Turning the Screws is the military option lite.  It imagines limited but aggressive military responses to provocations like bombing nuclear production sites whenever a test missile is fired or a nuclear device is detonated (tested).  An attempt at altering the north's state of mind and behavior with a firm cause/effect infliction of force.  It's hardly likely that this approach would work and either North Korean behavior probably wouldn't change one whit except to become even more determined or insidious, and it could easily and quickly slide into the scenario outlined above, only without the surprise start.

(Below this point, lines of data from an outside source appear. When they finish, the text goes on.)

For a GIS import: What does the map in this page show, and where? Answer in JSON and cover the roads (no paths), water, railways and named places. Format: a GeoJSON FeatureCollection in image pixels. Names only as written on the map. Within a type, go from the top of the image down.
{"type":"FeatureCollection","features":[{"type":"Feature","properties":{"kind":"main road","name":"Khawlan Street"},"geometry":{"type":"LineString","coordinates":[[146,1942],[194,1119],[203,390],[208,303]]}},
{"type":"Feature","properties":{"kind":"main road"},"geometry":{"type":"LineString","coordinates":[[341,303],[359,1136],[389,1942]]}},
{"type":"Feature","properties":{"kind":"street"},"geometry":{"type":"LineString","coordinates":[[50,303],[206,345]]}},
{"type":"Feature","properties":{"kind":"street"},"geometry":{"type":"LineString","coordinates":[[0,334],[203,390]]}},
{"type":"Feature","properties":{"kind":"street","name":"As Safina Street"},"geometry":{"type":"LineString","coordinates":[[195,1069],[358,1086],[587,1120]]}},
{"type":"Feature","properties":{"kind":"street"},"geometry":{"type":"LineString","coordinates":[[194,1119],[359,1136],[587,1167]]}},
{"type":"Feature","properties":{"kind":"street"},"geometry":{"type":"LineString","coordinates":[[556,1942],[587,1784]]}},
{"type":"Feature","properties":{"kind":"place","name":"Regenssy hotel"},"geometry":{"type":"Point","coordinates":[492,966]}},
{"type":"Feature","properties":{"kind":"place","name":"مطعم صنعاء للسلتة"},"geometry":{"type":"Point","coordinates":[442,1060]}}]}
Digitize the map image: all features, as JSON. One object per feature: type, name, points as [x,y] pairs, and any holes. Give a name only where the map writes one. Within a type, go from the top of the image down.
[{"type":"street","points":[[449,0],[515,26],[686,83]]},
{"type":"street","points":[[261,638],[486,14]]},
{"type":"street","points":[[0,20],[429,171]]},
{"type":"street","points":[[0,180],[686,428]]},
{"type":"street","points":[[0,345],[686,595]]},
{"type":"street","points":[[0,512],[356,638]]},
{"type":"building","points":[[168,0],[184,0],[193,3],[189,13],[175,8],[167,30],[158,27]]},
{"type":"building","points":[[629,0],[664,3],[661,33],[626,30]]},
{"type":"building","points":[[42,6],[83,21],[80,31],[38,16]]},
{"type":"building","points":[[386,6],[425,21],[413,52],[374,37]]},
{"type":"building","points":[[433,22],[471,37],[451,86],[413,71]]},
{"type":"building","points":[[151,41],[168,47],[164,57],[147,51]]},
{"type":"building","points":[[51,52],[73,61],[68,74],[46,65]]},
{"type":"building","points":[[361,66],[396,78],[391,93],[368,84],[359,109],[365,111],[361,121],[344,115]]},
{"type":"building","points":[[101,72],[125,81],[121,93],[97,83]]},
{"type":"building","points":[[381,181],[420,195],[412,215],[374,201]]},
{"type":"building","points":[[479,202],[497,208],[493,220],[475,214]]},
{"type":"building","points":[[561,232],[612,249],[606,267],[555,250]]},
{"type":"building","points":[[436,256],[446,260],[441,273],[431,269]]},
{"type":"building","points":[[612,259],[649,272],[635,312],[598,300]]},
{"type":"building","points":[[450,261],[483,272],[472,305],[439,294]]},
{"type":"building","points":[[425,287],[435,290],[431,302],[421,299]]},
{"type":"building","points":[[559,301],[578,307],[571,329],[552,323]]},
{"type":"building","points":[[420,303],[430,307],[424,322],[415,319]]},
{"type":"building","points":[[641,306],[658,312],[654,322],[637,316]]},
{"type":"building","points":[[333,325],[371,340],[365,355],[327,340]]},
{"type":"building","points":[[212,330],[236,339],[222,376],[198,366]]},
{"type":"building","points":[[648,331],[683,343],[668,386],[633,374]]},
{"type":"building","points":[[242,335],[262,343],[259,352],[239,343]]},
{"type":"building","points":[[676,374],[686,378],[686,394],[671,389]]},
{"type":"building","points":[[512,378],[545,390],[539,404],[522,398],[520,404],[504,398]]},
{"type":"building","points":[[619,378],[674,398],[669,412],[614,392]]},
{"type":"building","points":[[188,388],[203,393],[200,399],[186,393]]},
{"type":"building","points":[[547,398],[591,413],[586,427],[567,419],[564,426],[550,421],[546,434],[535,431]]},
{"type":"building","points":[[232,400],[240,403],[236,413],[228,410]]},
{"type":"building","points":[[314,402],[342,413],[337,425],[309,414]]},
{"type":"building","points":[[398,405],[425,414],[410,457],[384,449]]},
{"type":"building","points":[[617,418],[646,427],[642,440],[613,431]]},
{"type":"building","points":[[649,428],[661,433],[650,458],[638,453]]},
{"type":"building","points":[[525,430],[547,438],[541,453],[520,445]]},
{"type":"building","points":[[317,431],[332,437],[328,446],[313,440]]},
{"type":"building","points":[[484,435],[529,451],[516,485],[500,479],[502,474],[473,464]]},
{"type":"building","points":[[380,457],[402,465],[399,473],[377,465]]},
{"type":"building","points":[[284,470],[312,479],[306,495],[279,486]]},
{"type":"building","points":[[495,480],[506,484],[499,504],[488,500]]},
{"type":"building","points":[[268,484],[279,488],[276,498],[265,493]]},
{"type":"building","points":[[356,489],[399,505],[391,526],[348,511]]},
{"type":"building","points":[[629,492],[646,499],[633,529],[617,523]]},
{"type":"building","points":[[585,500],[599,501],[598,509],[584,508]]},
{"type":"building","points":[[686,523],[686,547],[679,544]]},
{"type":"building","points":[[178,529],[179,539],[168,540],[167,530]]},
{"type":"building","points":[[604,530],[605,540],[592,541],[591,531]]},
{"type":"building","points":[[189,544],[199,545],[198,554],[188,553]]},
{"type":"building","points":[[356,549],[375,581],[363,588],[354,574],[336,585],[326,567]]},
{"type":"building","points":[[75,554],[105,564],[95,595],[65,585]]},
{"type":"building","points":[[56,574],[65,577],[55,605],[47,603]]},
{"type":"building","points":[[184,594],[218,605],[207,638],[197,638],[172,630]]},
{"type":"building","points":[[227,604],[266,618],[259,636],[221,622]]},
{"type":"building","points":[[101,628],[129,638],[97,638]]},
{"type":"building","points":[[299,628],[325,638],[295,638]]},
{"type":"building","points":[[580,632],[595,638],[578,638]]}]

Decapitation is a third alternative being considered.  Take out the Young One with a pinpoint strike of some sort and hope that a more reasonable leader would assume power who could be pressured or bought off or reasoned with to abandon nukes.  This seems highly unlikely because it's not like we could send a drone over to drop a bomb on the North Korean leader (it would be shot down) and the US doesn't send suicide squads out (this would be more complicated than the ill-fated mission to rescue the Teheran hostages under President Carter, which doomed his presidency).  If such an attempt was made and it failed, the response from North Korea would probably be entirely unpredictable and disproportionate.  This is the stuff of a spy novel thriller, not the real world.  Bowden implies that a better option than trying to kill the Young One is to wait and hope he'll die in the meantime from being so obese so young and the fact that he comes from a family with a history of heart afflictions and strokes.

Acceptance is the last option, and the most likely to occur, if by nothing else, with the passage of time.  It's the inevitable or immutable occurrence, dealing with an armed and bristling North Korea like we deal with a hostile Russia and an inscrutable China, through the time-tested resort to MAD (mutually assured destruction) because we could annihilate North Korea with a nuclear strike and for the foreseeable future, even if the reclusive nation could hurt us, it can't destroy us.  North Korea is a real problem, and could conceivably be the source of ending life as we know it, but Bowden's choice, and I guess mine, seems to be to just deal with it.  Unless we are ready to have millions die due to an action we undertook.